> SUPPLIED PASSAGE
== Segment start ==
I’m a massage therapist and I have that exact mechanics conversation with my clients almost daily. I’m tempted to put “Forget what they told you. They don’t know jack.” on all my business cards since I say it so often.
Sounds like a good slogan to print up and keep on the wall.
That was FUNNY! If you’ve seen any recent photos or video of Dr. Brownell, it looks as though he’s practicing what he’s preaching. Bloated. Soft and pudgy. His gas mileage must be turribel (as Charles Barkley would say).
That’s part of what annoys me about the guy. He thinks menu laws will make people thinner, but you can’t tell me he doesn’t know the calorie counts of the food he eats.
You know — I bet if I sent this to my friends, they’d say “but that doesn’t make any sense.”
To which the only reasonable reply is “NO, IT DOESN’T”
… but we’d be talking about different things. :-/ 🙂
What a great analogy! Spot on.
Fill ‘er up with some unleaded butter.
I think Kelly Brownell used the excuse that he ate more and put on weight because he was writing a book. Thank God your car didn’t write its own manual, else who knows how much petrol it would be guzzling!!!
I heard that excuse as well. I believe he was writing a book telling other people how to lose weight.
“And if that doesn’t work, come back next week. I’ll be happy to give you the same advice again.”
I’m afraid it’s a case of sad but true.
Oops! There were significant errors in my [previous] comment; so here it is again, corrected:
I saw your documentary a few weeks ago. It was spot on. Your cartoon demonstrating how sugar gets stored in the body taught me a lot–it was the visual that made the difference; no way could I have understood it with words only. Your doc made me realise why I have been unable to lose weight. Although, I eat real food (grass fed beef, pastured eggs, raw butter and cream, coconut oil, red palm oil, “pastured” pig’s meat and chicken; have a good balance of Omega 3 to Omega 6; vegetables, fruit), I did not give up the other “sugar” foods like potatoes and grains (although, I stopped eating sugar). I have been on a good fats and protein AND a high carb diet. All the carbs that I eat, regardless of the other good stuff, make it so that I unable to drop any pounds. Because of your doc, I’ve gone low carb.
== Segment end ==
> TASK DIRECTIONS
Transcribe the comment thread above in full, word for word. The records have no connection to the comment thread.

> MATERIAL PROVIDED
== Segment start ==
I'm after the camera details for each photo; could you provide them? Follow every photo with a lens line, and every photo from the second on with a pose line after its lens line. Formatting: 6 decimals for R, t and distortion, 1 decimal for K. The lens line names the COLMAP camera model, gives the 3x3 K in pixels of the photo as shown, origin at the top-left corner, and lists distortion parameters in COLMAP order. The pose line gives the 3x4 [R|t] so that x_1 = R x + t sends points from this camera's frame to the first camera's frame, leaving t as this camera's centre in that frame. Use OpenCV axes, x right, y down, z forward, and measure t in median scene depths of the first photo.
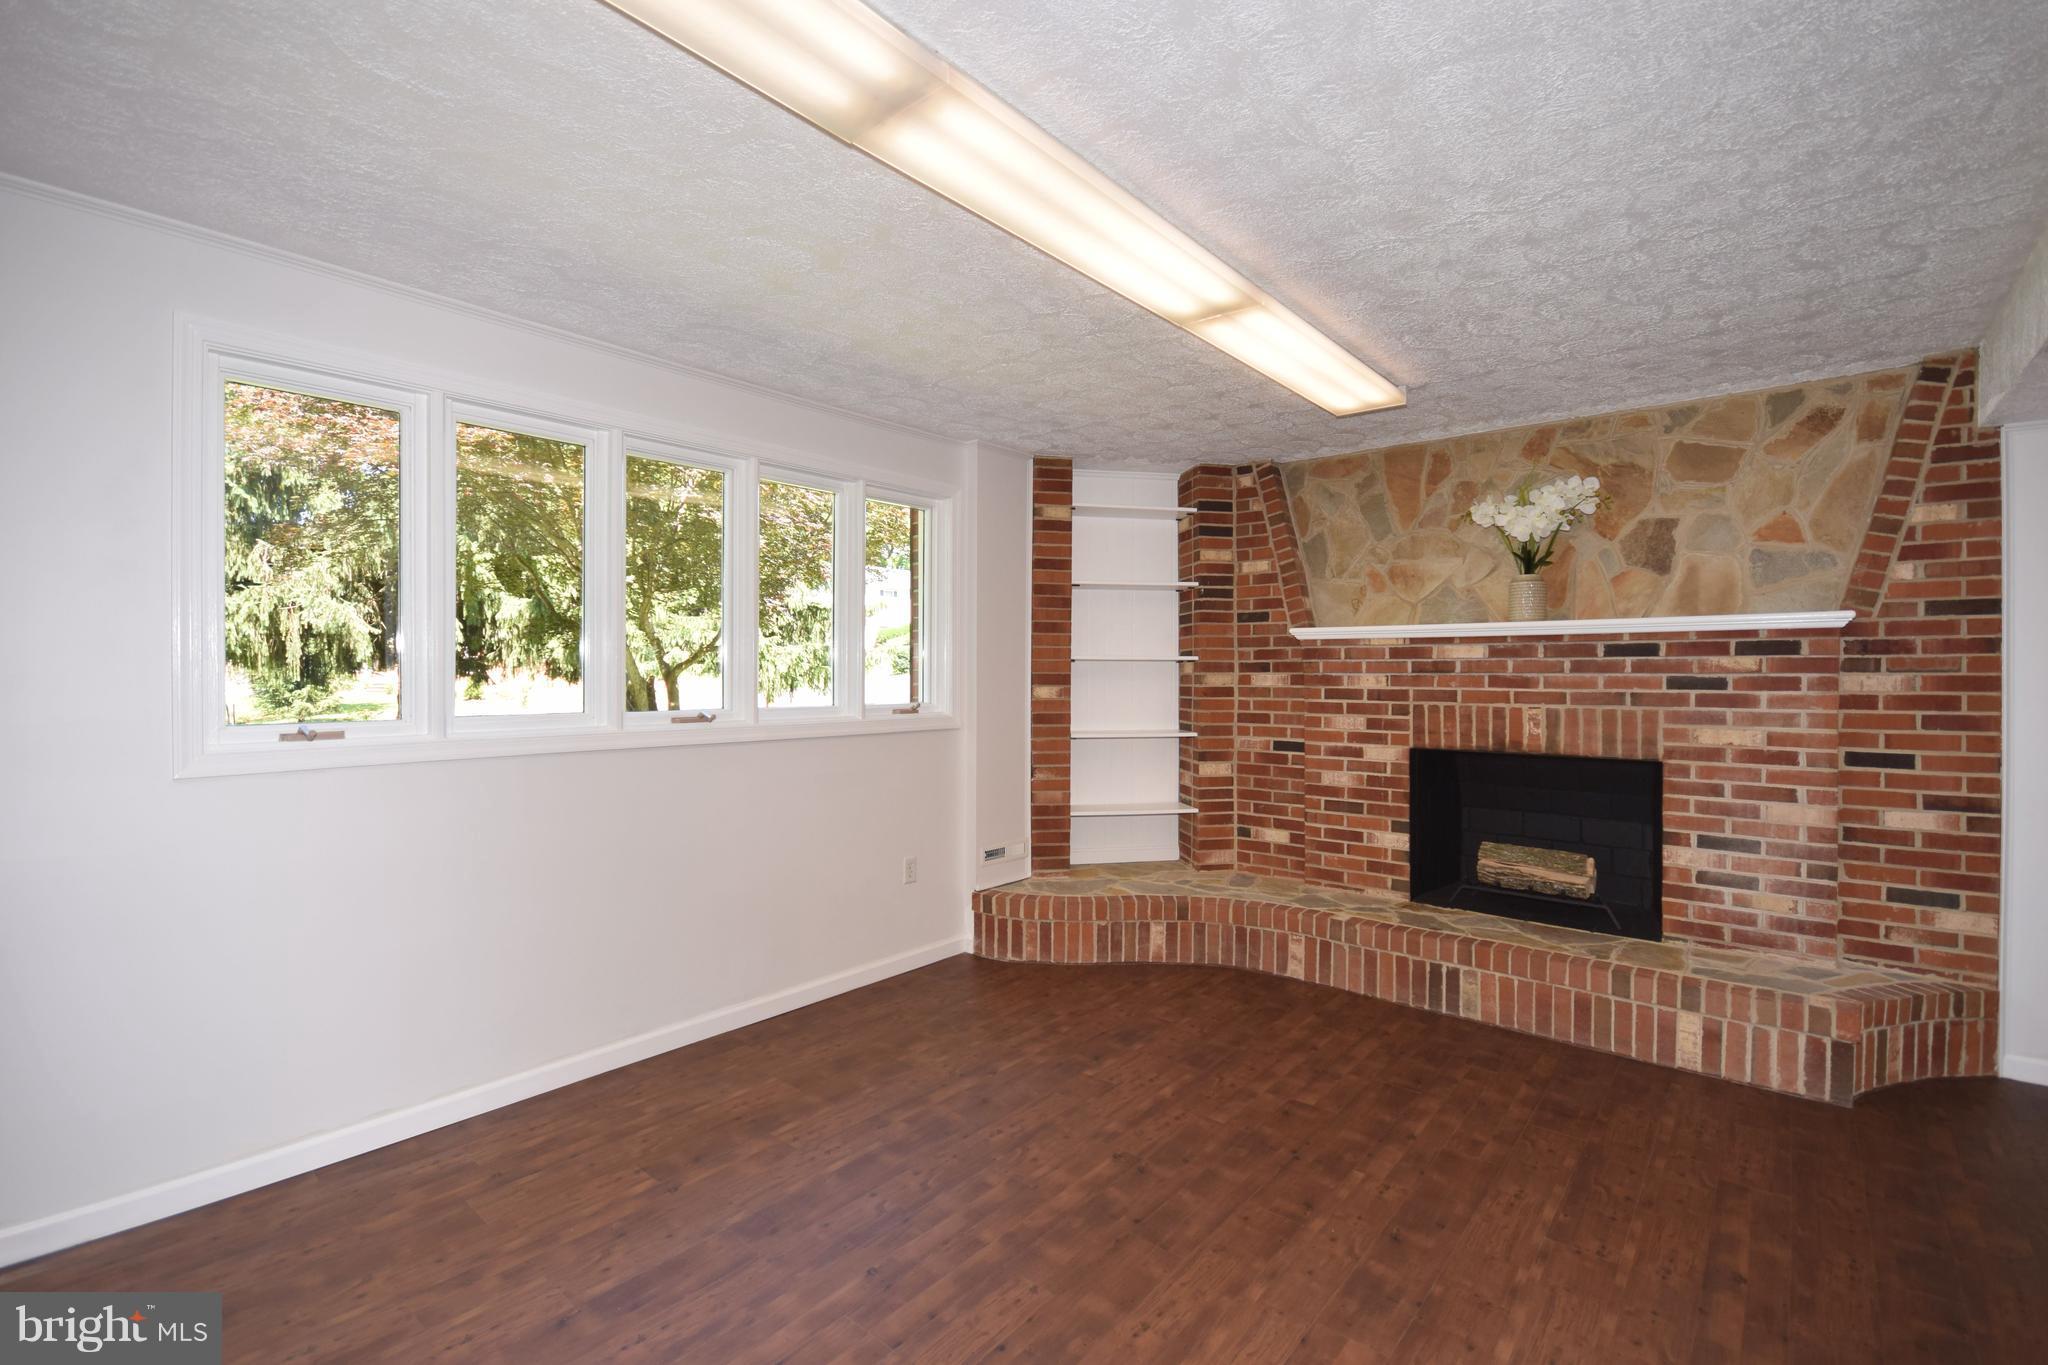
== Segment end ==
== Segment start ==
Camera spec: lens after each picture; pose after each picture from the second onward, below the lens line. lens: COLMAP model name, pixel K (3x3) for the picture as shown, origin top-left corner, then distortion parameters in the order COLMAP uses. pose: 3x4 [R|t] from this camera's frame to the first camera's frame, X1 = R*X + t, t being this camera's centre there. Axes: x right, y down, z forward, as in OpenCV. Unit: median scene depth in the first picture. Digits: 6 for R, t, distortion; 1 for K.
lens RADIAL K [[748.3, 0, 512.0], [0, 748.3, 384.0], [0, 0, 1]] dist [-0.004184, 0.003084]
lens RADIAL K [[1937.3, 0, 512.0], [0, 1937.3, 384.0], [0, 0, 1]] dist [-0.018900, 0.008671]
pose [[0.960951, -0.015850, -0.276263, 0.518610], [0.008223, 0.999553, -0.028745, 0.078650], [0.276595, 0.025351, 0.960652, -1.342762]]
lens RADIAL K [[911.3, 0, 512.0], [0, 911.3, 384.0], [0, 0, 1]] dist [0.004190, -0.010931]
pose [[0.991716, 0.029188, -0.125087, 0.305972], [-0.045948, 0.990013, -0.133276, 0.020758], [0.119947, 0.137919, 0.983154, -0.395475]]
== Segment end ==
== Segment start ==
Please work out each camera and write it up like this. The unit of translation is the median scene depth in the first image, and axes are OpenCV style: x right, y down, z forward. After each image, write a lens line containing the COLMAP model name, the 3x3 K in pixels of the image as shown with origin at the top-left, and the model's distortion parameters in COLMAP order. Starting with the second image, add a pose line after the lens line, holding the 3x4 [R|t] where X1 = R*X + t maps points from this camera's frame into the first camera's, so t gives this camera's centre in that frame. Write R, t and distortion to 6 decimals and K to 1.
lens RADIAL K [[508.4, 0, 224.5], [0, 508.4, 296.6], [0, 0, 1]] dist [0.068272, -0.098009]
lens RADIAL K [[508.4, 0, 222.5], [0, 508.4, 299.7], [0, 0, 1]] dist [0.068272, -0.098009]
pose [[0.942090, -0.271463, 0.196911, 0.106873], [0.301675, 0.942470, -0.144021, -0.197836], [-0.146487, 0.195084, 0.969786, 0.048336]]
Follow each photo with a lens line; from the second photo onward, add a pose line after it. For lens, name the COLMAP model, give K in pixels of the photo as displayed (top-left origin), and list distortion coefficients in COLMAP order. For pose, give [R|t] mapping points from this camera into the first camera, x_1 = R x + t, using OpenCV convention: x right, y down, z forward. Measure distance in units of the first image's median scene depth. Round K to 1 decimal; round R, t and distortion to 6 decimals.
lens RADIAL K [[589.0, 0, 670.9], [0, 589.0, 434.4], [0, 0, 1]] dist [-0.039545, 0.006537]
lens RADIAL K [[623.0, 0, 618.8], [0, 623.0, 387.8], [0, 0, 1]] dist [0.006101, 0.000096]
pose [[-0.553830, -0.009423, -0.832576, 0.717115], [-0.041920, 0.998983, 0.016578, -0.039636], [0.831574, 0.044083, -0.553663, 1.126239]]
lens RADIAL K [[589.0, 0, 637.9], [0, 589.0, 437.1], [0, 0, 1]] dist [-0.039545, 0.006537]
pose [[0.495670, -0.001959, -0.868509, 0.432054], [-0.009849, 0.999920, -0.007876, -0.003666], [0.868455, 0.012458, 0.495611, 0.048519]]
== Segment end ==
> TASK RESULT
I’m a massage therapist and I have that exact mechanics conversation with my clients almost daily. I’m tempted to put “Forget what they told you. They don’t know jack.” on all my business cards since I say it so often.
Sounds like a good slogan to print up and keep on the wall.
That was FUNNY! If you’ve seen any recent photos or video of Dr. Brownell, it looks as though he’s practicing what he’s preaching. Bloated. Soft and pudgy. His gas mileage must be turribel (as Charles Barkley would say).
That’s part of what annoys me about the guy. He thinks menu laws will make people thinner, but you can’t tell me he doesn’t know the calorie counts of the food he eats.
You know — I bet if I sent this to my friends, they’d say “but that doesn’t make any sense.”
To which the only reasonable reply is “NO, IT DOESN’T”
… but we’d be talking about different things. :-/ 🙂
What a great analogy! Spot on.
Fill ‘er up with some unleaded butter.
I think Kelly Brownell used the excuse that he ate more and put on weight because he was writing a book. Thank God your car didn’t write its own manual, else who knows how much petrol it would be guzzling!!!
I heard that excuse as well. I believe he was writing a book telling other people how to lose weight.
“And if that doesn’t work, come back next week. I’ll be happy to give you the same advice again.”
I’m afraid it’s a case of sad but true.
Oops! There were significant errors in my [previous] comment; so here it is again, corrected:
I saw your documentary a few weeks ago. It was spot on. Your cartoon demonstrating how sugar gets stored in the body taught me a lot–it was the visual that made the difference; no way could I have understood it with words only. Your doc made me realise why I have been unable to lose weight. Although, I eat real food (grass fed beef, pastured eggs, raw butter and cream, coconut oil, red palm oil, “pastured” pig’s meat and chicken; have a good balance of Omega 3 to Omega 6; vegetables, fruit), I did not give up the other “sugar” foods like potatoes and grains (although, I stopped eating sugar). I have been on a good fats and protein AND a high carb diet. All the carbs that I eat, regardless of the other good stuff, make it so that I unable to drop any pounds. Because of your doc, I’ve gone low carb.